The flowing bowl is best quaffed at home. Don’t drink with strangers. Don’t drink alone. Don’t toss the cups or pass the jar about in bars where you haven’t arranged to keep a tab. Drinks of unusual or uncertain provenance should be viewed askance, especially if you’re offered them by charming members of the opposite sex. Finally, never get drunk and pass out in a bar called the “Cape Horn.”


NASA has a page where you can listen to the radio emissions from Saturn picked up by the Cassini probe.

The Cassini spacecraft began detecting these radio emissions in April 2002, when Cassini was 374 million kilometers (234 million miles) from the planet, using the Cassini radio and plasma wave science instrument. The radio and plasma wave instrument has now provided the first high resolution observations of these emissions, showing an amazing array of variations in frequency and time. The complex radio spectrum with rising and falling tones, is very similar to Earth's auroral radio emissions. These structures indicate that there are numerous small radio sources moving along magnetic field lines threading the auroral region.

Time on this recording has been compressed, so that 73 seconds corresponds to 27 minutes. Since the frequencies of these emissions are well above the audio frequency range, we have shifted them downward by a factor of 44.
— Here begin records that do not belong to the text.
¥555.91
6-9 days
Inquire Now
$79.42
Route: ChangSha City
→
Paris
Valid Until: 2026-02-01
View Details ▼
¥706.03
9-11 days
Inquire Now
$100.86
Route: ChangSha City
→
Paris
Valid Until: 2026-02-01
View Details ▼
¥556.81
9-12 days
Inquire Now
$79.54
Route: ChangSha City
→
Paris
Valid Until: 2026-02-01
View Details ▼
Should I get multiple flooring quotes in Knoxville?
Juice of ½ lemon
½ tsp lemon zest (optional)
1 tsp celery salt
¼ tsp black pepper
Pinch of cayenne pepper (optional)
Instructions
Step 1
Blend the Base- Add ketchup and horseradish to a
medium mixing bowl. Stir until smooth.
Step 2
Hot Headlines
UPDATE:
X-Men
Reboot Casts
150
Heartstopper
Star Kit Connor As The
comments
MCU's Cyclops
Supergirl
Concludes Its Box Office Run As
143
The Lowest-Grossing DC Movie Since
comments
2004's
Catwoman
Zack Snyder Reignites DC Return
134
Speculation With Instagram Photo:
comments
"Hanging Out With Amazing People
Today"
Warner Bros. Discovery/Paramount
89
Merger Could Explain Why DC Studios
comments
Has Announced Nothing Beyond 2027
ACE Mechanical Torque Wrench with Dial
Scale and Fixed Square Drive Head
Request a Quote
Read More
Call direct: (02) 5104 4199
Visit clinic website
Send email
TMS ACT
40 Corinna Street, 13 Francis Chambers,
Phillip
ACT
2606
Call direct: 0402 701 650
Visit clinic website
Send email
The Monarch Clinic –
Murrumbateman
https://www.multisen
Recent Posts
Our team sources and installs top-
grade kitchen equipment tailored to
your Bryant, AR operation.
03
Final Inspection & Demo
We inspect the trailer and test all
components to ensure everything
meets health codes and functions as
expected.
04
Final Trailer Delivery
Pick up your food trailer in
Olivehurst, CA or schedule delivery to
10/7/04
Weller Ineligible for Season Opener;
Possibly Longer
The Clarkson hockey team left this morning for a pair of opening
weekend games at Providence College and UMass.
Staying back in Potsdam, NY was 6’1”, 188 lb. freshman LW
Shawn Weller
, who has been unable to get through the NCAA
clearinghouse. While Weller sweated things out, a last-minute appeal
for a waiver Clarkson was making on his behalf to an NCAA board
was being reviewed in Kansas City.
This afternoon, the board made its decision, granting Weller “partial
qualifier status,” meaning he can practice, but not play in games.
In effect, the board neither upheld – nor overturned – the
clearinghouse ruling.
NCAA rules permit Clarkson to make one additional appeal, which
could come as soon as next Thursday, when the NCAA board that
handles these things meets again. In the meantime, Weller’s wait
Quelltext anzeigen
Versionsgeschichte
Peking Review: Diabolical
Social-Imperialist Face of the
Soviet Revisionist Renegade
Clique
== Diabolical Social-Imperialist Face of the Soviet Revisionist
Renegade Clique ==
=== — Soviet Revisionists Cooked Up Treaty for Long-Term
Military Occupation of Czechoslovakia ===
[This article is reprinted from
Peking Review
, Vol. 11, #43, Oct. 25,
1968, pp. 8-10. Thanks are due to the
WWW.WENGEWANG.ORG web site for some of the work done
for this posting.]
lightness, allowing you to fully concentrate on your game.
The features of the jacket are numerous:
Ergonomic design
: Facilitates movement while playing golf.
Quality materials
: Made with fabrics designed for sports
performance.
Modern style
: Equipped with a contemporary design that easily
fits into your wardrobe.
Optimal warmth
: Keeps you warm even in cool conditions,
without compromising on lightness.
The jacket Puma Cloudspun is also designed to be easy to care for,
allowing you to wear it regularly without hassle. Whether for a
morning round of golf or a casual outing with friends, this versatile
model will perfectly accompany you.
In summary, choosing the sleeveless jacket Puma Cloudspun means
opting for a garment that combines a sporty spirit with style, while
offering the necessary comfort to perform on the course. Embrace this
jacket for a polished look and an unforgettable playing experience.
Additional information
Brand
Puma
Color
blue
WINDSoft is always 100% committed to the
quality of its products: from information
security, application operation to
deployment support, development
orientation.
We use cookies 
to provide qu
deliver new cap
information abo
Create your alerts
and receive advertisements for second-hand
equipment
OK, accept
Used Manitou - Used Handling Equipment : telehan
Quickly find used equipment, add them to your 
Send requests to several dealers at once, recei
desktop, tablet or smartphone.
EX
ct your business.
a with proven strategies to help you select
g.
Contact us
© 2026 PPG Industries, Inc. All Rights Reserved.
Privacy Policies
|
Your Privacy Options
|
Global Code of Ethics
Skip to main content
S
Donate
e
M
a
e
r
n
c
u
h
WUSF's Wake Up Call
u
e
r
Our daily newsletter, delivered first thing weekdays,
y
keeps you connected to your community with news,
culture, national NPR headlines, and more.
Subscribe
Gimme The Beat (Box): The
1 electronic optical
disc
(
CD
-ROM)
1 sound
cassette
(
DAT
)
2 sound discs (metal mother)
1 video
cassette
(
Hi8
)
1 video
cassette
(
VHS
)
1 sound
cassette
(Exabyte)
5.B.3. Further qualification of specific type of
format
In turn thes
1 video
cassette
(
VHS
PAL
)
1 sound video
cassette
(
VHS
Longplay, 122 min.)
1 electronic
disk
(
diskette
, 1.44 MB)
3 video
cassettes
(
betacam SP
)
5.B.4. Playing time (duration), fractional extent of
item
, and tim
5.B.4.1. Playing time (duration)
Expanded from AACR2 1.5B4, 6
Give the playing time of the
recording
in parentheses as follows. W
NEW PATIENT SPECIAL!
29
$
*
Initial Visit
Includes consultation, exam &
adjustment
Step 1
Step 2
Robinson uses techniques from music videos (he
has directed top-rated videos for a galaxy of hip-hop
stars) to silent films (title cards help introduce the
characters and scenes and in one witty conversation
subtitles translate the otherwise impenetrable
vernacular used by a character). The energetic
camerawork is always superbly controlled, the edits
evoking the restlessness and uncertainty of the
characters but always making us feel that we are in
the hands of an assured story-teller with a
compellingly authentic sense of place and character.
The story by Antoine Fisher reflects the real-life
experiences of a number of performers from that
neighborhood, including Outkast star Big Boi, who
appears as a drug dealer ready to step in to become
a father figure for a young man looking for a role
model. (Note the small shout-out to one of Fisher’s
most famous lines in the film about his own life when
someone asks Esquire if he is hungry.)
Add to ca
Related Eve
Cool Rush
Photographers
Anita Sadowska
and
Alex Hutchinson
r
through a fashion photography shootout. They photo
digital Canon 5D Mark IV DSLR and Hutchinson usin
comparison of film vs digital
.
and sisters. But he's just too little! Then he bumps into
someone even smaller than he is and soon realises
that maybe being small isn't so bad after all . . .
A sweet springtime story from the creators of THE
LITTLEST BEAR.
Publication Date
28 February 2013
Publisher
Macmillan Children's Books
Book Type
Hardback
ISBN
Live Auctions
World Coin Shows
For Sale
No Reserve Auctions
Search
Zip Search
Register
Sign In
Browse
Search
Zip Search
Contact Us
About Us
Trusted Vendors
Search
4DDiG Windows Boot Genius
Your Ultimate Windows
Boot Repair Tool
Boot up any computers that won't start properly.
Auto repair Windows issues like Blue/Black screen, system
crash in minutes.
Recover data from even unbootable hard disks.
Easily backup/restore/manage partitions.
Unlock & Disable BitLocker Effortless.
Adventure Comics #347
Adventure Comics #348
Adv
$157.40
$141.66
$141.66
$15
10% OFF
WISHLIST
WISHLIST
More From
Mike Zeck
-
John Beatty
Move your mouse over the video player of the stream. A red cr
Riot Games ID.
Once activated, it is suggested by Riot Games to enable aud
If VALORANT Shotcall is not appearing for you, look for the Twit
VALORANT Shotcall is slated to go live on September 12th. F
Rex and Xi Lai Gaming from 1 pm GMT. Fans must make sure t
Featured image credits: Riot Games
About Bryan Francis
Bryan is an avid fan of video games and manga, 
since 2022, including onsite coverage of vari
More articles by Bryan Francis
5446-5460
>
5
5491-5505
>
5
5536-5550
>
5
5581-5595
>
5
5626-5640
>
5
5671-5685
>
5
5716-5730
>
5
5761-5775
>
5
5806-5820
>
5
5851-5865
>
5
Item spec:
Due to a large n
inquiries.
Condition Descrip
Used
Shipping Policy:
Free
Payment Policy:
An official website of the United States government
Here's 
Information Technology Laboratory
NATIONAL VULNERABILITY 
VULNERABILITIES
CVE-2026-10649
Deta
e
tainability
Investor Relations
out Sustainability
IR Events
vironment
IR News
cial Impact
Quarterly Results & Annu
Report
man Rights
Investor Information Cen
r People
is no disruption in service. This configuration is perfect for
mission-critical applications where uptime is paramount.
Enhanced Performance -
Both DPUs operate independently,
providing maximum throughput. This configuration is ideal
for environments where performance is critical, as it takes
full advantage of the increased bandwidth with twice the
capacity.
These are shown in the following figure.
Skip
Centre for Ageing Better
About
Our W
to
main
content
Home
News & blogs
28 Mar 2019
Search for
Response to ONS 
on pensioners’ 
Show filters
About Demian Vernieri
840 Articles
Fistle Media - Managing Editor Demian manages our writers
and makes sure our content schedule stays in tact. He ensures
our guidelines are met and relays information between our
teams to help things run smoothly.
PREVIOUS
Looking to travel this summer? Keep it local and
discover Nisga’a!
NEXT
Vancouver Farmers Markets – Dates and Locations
The sounds are eerie and, incidentally, sound like a lot of the odder stuff I frequently listen to. I've always been saddened that the Music of the Spheres turned out not to be something real, but maybe this is close enough.
Via Twists and Turns.

52 Projects, a blog about all kinds of doing stuff, proposes "A Not-To-Do-List" which I fear may be more detrimental than helpful to struggling projectors and would-be procrastinators.

Do not clean the toilet.
Do not open a bottle of wine.
Do not start wading through all the magazines you subscribe to but never read.
Do not decide to start a screenplay (unless, of course, that is your project).


I feel like having this blog around might have been helpful back when I was trying to do my senior project...on the other hand, just thinking about this blog and all the busy people who read it make me feel a little tired. I am not a particularly industrious person, you see.

This entry also reminded me of an old entry by reader of depressing books, "writing and the internet and my novel", in which he describes a day's writing routine:

10. feel a little uninspired
11. check e-mail
12. feel bad that there are no new e-mails
13. think about maximizing the manuscript of the novel in microsoft word
14. think briefly about my future
15. feel a little doomed
16. drink the rest of the coffee


If this post isn't enough to get you going, I don't know what is.

Speaking of writing, The Onion's A.V. Club has a great feature, Excursions To The Outer Limits Of Fan Fiction, which delves into such exciting subgenres as Smurfs, Alf, and The Salton Sea fanfiction. The article helpfully provides "number of entries" on Fanfiction.net, "survey," "sample," "representative quote," "sexual tension," and "critical response" for each.

1st Ave Machine is an animation company that does really cool stuff blending nature and machine. And they have robots. Click on "projects" to view their animation, and whatever else you watch, absolutely don't miss the Alias music video "Sixes Last," which features an incredible montage of eerie, beautiful alien plant-creatures.
Via Ursi's Blog.




While I'm posting, I also wanted to mention that the Lynn S of the former Reflections in d minor has moved, and her blog is now A Sweet, Familiar Dissonance. So bookmark her if you haven't already, bookmark her again if you have, and go over and give her a nice blogwarming gift as she gets settled in.